Loop
Detect and Remove Loop in a Linked List
May 9, 2011
Write a function detectAndRemoveLoop() that checks whether a given Linked List contains loop and if loop is present then removes the loop and returns true. And if the list doesn’t contain loop then returns false. Below diagram shows a linked list with a loop. detectAndRemoveLoop() must change the below list to 1->2->3->4->5->NULL.
We recommend to read following post as a prerequisite.
Write a C function to detect loop in a linked list
Before trying to remove the loop, we must detect it. Techniques discussed in the above post can be used to detect loop. To remove loop, all we need to do is to get pointer to the last node of the loop. For example, node with value 5 in the above diagram. Once we have pointer to the last node, we can make the next of this node as NULL and loop is gone.
We can easily use Hashing or Visited node techniques (discussed in the aobve mentioned post) to get the pointer to the last node. Idea is simple: the very first node whose next is already visited (or hashed) is the last node.
We can also use Floyd Cycle Detection algorithm to detect and remove the loop. In the Floyd’s algo, the slow and fast pointers meet at a loop node. We can use this loop node to remove cycle. There are following two different ways of removing loop when Floyd’s algorithm is used for Loop detection.
Method 1 (Check one by one)
We know that Floyd’s Cycle detection algorithm terminates when fast and slow pointers meet at a common point. We also know that this common point is one of the loop nodes (2 or 3 or 4 or 5 in the above diagram). We store the address of this in a pointer variable say ptr2. Then we start from the head of the Linked List and check for nodes one by one if they are reachable from ptr2. When we find a node that is reachable, we know that this node is the starting node of the loop in Linked List and we can get pointer to the previous of this node.
#include<stdio.h>
#include<stdlib.h>
/* Link list node */
struct node
{
int data;
struct node* next;
};
/* Function to remove loop. Used by detectAndRemoveLoop() */
void removeLoop(struct node *, struct node *);
/* This function detects and removes loop in the list
If loop was there in the list then it returns 1,
otherwise returns 0 */
int detectAndRemoveLoop(struct node *list)
{
struct node *slow_p = list, *fast_p = list;
while (slow_p && fast_p && fast_p->next)
{
slow_p = slow_p->next;
fast_p = fast_p->next->next;
/* If slow_p and fast_p meet at some point then there
is a loop */
if (slow_p == fast_p)
{
removeLoop(slow_p, list);
/* Return 1 to indicate that loop is found */
return 1;
}
}
/* Return 0 to indeciate that ther is no loop*/
return 0;
}
/* Function to remove loop.
loop_node --> Pointer to one of the loop nodes
head --> Pointer to the start node of the linked list */
void removeLoop(struct node *loop_node, struct node *head)

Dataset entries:
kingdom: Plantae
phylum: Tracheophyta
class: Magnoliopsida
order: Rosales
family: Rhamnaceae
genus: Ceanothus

**Written request 1:**
Answer these questions about the linked list page above:
(a) What list should detectAndRemoveLoop() turn the list in the diagram into?
(b) With the Hashing or Visited node techniques, which node counts as the last node of the loop?
(c) In Method 1, what pointer variable holds the address of the point where the fast and slow pointers meet?
**Written request 2:**
Sum up the linked list page in three sentences.

**Complete answer 1:**
(a) 1->2->3->4->5->NULL
(b) The very first node whose next is already visited (or hashed).
(c) ptr2

**Complete answer 2:**
The page asks for a function, detectAndRemoveLoop(), that checks whether a linked list contains a loop, removes the loop and returns true if one is present, and returns false if not. To remove a loop, you get a pointer to the last node of the loop and set that node's next to NULL, and Hashing or Visited node techniques can find that node. Floyd's Cycle Detection algorithm can also be used, and in Method 1 you start from the head and check nodes one by one for whether they can be reached from the node where the slow and fast pointers met.